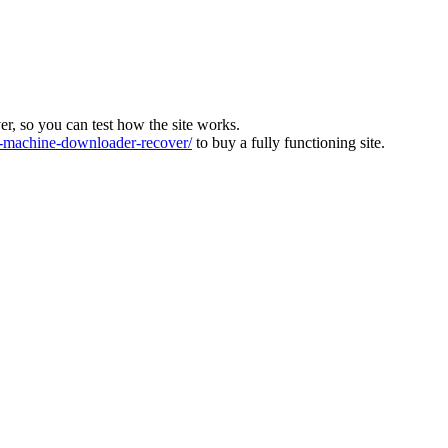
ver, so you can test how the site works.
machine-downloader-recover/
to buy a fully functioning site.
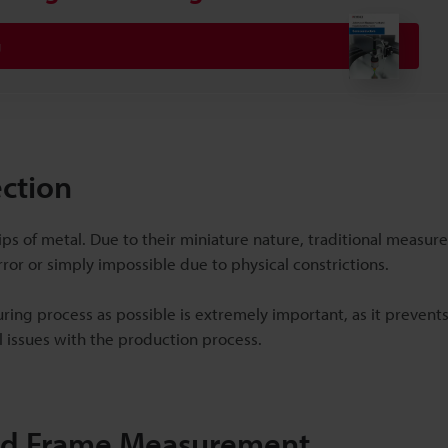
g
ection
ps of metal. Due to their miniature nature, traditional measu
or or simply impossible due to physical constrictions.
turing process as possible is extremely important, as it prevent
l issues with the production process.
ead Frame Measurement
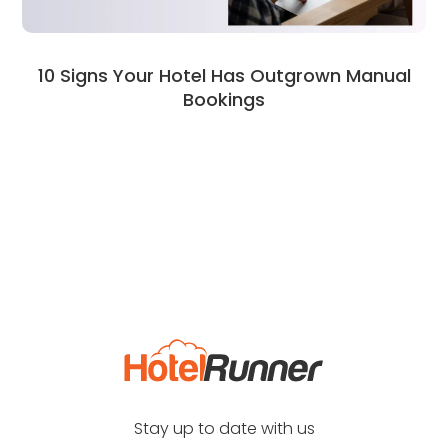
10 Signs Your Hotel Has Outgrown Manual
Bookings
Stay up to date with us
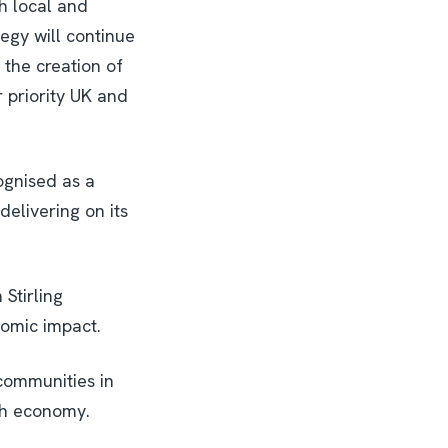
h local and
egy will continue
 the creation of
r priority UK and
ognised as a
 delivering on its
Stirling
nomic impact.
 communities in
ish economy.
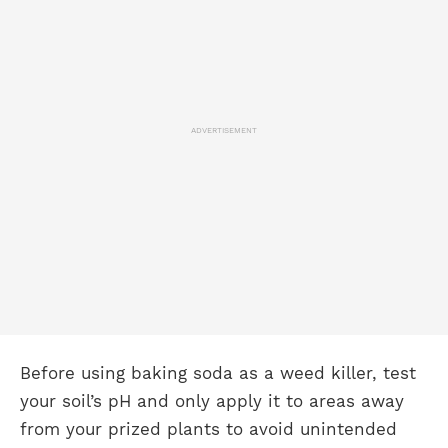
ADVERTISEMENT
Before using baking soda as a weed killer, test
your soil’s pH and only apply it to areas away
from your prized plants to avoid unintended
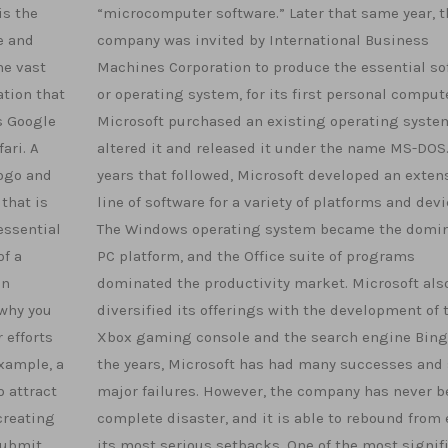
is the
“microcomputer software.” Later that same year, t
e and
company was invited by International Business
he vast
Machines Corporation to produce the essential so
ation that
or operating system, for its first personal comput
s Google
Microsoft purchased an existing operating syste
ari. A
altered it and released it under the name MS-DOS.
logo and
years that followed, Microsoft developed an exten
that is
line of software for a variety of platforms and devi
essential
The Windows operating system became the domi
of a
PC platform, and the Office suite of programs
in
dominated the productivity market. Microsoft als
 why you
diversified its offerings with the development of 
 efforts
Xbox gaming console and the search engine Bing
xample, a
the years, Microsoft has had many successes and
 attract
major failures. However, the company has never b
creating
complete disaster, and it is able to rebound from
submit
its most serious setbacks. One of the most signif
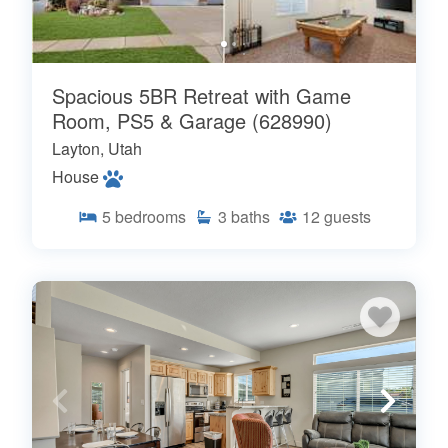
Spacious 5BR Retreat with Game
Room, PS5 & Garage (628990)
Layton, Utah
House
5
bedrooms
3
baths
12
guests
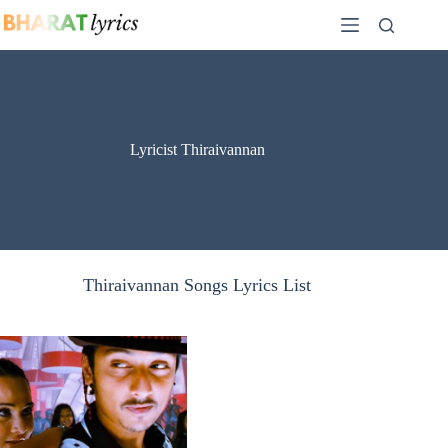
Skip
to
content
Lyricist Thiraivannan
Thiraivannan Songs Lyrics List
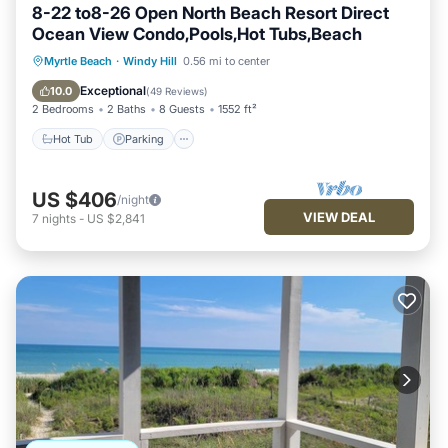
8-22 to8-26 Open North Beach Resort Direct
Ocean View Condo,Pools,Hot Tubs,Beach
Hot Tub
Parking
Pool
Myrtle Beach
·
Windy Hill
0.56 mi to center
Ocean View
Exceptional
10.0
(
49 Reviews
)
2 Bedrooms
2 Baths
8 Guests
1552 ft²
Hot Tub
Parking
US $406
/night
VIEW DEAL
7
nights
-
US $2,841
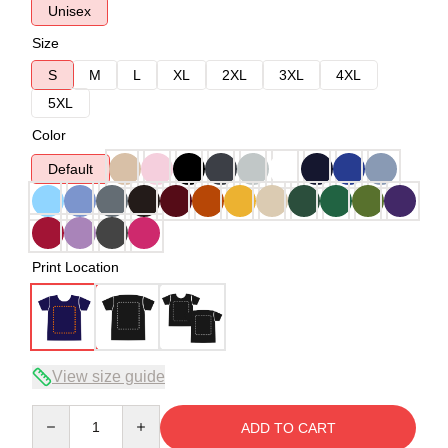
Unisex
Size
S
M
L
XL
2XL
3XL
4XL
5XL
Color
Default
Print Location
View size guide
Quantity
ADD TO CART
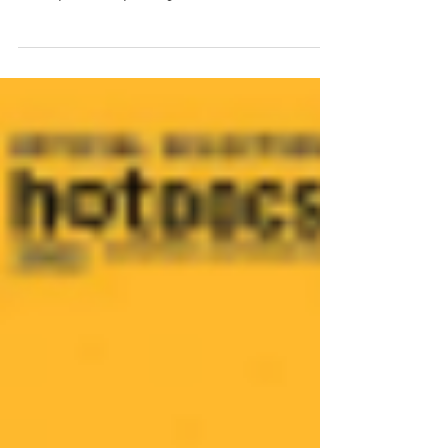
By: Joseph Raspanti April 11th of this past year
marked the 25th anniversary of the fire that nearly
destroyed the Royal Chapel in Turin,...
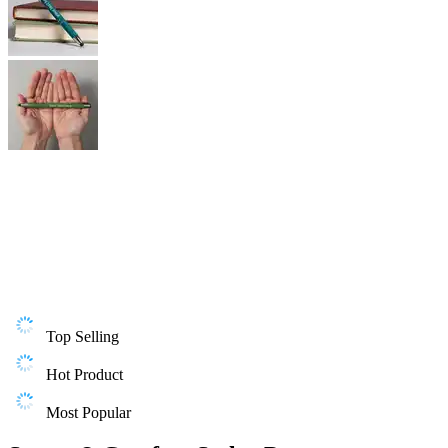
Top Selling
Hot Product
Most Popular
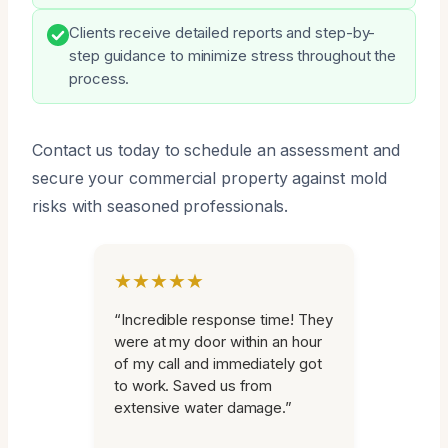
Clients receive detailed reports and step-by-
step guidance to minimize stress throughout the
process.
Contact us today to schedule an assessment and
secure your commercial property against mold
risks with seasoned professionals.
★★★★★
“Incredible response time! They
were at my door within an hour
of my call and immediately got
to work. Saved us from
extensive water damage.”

---+---

# [Goal of the exercise]
Write the lines above out again exactly, excluding every picture.

# [Solution to this exercise]
ver, so you can test how the site works.
machine-downloader-recover/
to buy a fully functioning site.
g
ection
ps of metal. Due to their miniature nature, traditional measu
or or simply impossible due to physical constrictions.
turing process as possible is extremely important, as it prevent
l issues with the production process.
ead Frame Measurement
10 Signs Your Hotel Has Outgrown Manual
Bookings
Stay up to date with us
h local and
egy will continue
 the creation of
r priority UK and
ognised as a
 delivering on its
Stirling
nomic impact.
 communities in
ish economy.
ADVERTISEMENT
Before using baking soda as a weed killer, test
your soil’s pH and only apply it to areas away
from your prized plants to avoid unintended
is the
“microcomputer software.” Later that same year, t
e and
company was invited by International Business
he vast
Machines Corporation to produce the essential so
ation that
or operating system, for its first personal comput
s Google
Microsoft purchased an existing operating syste
ari. A
altered it and released it under the name MS-DOS.
logo and
years that followed, Microsoft developed an exten
that is
line of software for a variety of platforms and devi
essential
The Windows operating system became the domi
of a
PC platform, and the Office suite of programs
in
dominated the productivity market. Microsoft als
 why you
diversified its offerings with the development of 
 efforts
Xbox gaming console and the search engine Bing
xample, a
the years, Microsoft has had many successes and
 attract
major failures. However, the company has never b
creating
complete disaster, and it is able to rebound from
submit
its most serious setbacks. One of the most signif
Spacious 5BR Retreat with Game
Room, PS5 & Garage (628990)
Layton, Utah
House
5
bedrooms
3
baths
12
guests
Skip
to
content
Lyricist Thiraivannan
Thiraivannan Songs Lyrics List
8-22 to8-26 Open North Beach Resort Direct
Ocean View Condo,Pools,Hot Tubs,Beach
Hot Tub
Parking
Pool
Myrtle Beach
·
Windy Hill
0.56 mi to center
Ocean View
Exceptional
10.0
(
49 Reviews
)
2 Bedrooms
2 Baths
8 Guests
1552 ft²
Hot Tub
Parking
US $406
/night
VIEW DEAL
7
nights
-
US $2,841
Unisex
Size
S
M
L
XL
2XL
3XL
4XL
5XL
Color
Default
Print Location
View size guide
Quantity
ADD TO CART
By: Joseph Raspanti April 11th of this past year
marked the 25th anniversary of the fire that nearly
destroyed the Royal Chapel in Turin,...
Top Selling
Hot Product
Most Popular
Clients receive detailed reports and step-by-
step guidance to minimize stress throughout the
process.
Contact us today to schedule an assessment and
secure your commercial property against mold
risks with seasoned professionals.
★★★★★
“Incredible response time! They
were at my door within an hour
of my call and immediately got
to work. Saved us from
extensive water damage.”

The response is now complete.